TMK’s 193. although the area of freedom of spouses in legal transactions with each other and third parties is recognized with Article 194 of the TMK. with the provision of the article, the rule that some legal transactions of spouses related to family housing depend on the consent of the other spouse has been introduced and the freedom of legal transactions of spouses has been limited in order to protect the “family unity”. Accordingly, one of the spouses cannot terminate the lease agreement on family housing, transfer family housing and limit rights over family housing, unless there is the explicit consent of the other spouse.
Based on this sentence, the spouse who is the owner of the family home cannot limit the life in the family home to one real right alone, such as mortgaging the family home, in a way that will make life difficult. This limitation can only be made with the explicit consent of the other spouse.
TMK’s 194. the article did not provide for a form of validity for the permission of the authorized spouse. For this reason, the permission in question can be given even verbally, without being subject to a form. However, as can be understood from the wording of the article, the permission must be “open” (GÜMÜŞ, Mustafa Alper, The New Comments Introduced by the Turkish Civil Code? Vedat Kitabcılık, Istanbul 2007, From the First Edition to the Second Edition, 41-42 sh.).
Although the mortgage does not directly prevent the right to use and reside in the family home, the explicit consent of the other spouse to the mortgage transaction is essential due to the abusive and collusive transactions of the rightful spouse and the danger of disposing of the family home.
In the concrete case, the defendant spouse has established a mortgage on the family home subject to the lawsuit in favor of the other defendant bank, and the explicit consent of the plaintiff spouse was not obtained by the defendant bank during this transaction.
Within the framework of the rules described above, it also does not matter that the mortgage transaction was established to serve as collateral for the loan used by the joint children living under the same roof with the plaintiff and the defendant spouse. In this case, since Article 194/1 of the TMK seeks the explicit consent of the spouse, it is impossible to assume that the transaction performed is valid.
During the General Assembly meetings of law, a portion of the mortgage process that led to the formation of the members, the wife of the plaintiff and the defendant and therefore the use of children under the same roof with joint sitting mortgage loans from the process of accepting the plaintiff’s wife is unaware of the nature of life is contrary to that suggested that if you have been, also, for the reasons described above, this view had been adopted by a majority of the board.
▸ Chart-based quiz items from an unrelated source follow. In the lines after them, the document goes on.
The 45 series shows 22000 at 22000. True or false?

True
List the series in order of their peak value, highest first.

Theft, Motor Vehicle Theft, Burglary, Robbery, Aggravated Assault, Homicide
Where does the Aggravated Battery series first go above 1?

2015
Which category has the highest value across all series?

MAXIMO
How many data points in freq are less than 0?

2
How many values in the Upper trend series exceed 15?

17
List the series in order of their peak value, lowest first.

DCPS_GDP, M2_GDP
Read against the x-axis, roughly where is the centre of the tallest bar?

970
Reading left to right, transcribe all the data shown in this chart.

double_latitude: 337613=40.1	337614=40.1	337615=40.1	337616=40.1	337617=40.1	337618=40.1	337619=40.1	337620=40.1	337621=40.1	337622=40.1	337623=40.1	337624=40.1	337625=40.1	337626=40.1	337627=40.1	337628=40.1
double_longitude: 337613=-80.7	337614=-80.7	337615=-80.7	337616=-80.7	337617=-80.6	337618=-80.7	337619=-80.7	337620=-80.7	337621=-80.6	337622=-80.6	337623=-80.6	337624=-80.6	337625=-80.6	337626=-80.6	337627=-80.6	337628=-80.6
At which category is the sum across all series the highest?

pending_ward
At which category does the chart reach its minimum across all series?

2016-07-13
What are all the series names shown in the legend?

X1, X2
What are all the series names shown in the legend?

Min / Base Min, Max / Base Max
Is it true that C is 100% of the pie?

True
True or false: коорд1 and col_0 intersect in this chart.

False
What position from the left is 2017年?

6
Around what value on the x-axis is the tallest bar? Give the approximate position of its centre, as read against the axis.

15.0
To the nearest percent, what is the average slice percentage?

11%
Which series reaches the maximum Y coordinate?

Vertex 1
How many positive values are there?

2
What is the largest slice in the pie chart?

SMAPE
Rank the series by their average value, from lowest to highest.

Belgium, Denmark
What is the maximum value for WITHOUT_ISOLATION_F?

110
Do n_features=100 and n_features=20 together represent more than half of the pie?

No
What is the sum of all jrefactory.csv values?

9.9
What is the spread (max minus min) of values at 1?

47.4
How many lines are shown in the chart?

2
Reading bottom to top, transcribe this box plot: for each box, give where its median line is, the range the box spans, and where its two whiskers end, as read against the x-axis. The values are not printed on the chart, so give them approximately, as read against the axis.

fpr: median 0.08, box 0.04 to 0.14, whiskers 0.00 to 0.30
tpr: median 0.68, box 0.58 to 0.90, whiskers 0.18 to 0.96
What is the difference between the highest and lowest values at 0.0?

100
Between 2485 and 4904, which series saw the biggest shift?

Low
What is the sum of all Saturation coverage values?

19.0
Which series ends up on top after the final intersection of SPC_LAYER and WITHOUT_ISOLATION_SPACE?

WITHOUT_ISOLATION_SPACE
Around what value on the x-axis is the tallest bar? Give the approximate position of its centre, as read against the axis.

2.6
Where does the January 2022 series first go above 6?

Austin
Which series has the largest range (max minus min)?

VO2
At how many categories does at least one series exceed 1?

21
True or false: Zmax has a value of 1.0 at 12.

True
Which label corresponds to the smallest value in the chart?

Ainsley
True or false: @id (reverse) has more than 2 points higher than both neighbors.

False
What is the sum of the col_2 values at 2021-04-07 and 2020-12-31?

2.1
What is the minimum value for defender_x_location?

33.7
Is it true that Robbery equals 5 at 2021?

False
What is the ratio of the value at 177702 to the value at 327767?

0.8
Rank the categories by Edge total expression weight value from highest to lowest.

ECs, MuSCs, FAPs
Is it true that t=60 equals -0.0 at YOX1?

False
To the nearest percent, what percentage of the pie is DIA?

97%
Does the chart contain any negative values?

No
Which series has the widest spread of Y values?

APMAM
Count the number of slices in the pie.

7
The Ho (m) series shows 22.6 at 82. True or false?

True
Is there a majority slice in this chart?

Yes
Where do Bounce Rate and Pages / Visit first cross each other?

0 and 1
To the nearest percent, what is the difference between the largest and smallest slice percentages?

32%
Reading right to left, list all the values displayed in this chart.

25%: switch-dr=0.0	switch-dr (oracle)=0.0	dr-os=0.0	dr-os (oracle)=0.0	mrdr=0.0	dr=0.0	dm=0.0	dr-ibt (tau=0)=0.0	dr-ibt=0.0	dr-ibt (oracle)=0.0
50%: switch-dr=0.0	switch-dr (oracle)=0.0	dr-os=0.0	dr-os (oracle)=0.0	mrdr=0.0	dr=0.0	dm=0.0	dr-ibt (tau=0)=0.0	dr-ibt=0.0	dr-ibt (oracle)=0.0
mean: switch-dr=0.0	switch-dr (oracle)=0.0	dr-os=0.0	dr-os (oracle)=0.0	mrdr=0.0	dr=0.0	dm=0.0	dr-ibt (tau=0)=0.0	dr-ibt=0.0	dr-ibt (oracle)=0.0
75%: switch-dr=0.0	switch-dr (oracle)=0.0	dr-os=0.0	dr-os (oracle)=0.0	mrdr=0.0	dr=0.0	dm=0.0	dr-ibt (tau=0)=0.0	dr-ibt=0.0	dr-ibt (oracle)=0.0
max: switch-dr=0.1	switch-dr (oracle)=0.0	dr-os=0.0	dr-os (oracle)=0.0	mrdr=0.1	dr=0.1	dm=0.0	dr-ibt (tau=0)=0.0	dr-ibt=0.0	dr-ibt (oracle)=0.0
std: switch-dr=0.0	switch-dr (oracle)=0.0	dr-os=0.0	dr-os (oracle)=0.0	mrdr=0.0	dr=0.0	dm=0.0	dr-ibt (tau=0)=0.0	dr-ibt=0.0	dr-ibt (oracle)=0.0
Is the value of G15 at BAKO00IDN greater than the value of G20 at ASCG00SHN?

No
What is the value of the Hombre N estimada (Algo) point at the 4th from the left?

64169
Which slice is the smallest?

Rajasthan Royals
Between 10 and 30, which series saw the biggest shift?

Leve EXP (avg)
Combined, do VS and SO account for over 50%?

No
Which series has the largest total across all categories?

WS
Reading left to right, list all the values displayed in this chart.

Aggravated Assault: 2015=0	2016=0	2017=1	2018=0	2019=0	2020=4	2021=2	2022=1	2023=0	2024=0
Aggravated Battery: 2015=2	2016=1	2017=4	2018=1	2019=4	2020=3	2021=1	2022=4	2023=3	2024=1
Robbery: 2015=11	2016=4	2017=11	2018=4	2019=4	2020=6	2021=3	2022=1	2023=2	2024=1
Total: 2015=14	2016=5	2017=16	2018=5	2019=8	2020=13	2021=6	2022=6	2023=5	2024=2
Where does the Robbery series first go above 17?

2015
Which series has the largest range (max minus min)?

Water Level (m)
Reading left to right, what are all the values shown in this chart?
In such a case, the court should decide to accept the case by evaluating it in accordance with the legal regulations and principles described above, and resisting this decision is in accordance with the procedure and the law, and the decision to resist should be approved.
CONCLUSION : Defendant T.V. Bank T.A.O. with the rejection of the appeals of the deputy, the decision to resist was APPROVED for the reasons described above, the fee written below (13.637, 70 TL) was decided to be taken from the appellant, with a majority of votes on the day of 15.04.2015.